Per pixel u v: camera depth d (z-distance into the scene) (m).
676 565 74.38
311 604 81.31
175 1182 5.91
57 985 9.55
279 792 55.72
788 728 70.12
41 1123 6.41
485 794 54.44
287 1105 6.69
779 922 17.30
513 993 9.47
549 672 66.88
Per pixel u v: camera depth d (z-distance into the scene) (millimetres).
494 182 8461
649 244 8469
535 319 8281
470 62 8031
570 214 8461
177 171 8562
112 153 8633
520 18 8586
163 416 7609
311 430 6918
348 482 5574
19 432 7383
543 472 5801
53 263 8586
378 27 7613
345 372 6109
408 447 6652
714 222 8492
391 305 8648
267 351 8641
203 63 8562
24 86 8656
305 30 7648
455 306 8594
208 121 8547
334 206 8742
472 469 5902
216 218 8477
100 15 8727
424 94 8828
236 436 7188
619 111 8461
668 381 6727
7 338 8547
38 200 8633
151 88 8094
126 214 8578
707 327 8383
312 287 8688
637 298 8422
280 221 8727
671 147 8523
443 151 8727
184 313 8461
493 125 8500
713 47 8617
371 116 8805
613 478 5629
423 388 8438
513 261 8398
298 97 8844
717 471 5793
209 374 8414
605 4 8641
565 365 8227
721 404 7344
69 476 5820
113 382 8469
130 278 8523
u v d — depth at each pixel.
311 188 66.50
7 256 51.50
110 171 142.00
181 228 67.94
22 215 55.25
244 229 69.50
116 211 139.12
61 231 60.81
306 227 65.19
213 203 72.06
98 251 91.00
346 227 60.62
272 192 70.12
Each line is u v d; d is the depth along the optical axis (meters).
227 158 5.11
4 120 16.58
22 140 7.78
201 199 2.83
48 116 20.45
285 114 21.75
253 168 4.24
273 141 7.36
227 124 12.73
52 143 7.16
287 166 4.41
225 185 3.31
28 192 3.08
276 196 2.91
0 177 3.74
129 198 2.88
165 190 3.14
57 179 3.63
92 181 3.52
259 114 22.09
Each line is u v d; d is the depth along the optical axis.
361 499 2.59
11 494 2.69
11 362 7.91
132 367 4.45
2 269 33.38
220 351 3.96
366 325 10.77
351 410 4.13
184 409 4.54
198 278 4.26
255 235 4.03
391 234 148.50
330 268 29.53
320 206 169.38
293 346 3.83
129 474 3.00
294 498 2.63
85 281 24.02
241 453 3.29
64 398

● ● ●

Task to carry out ->
Scan the entries above for the word "along", then copy every line in which it occurs.

Answer space ->
Each line is u v d; d is the depth along the optical axis (meters).
Each line is u v d; d is the depth along the optical axis.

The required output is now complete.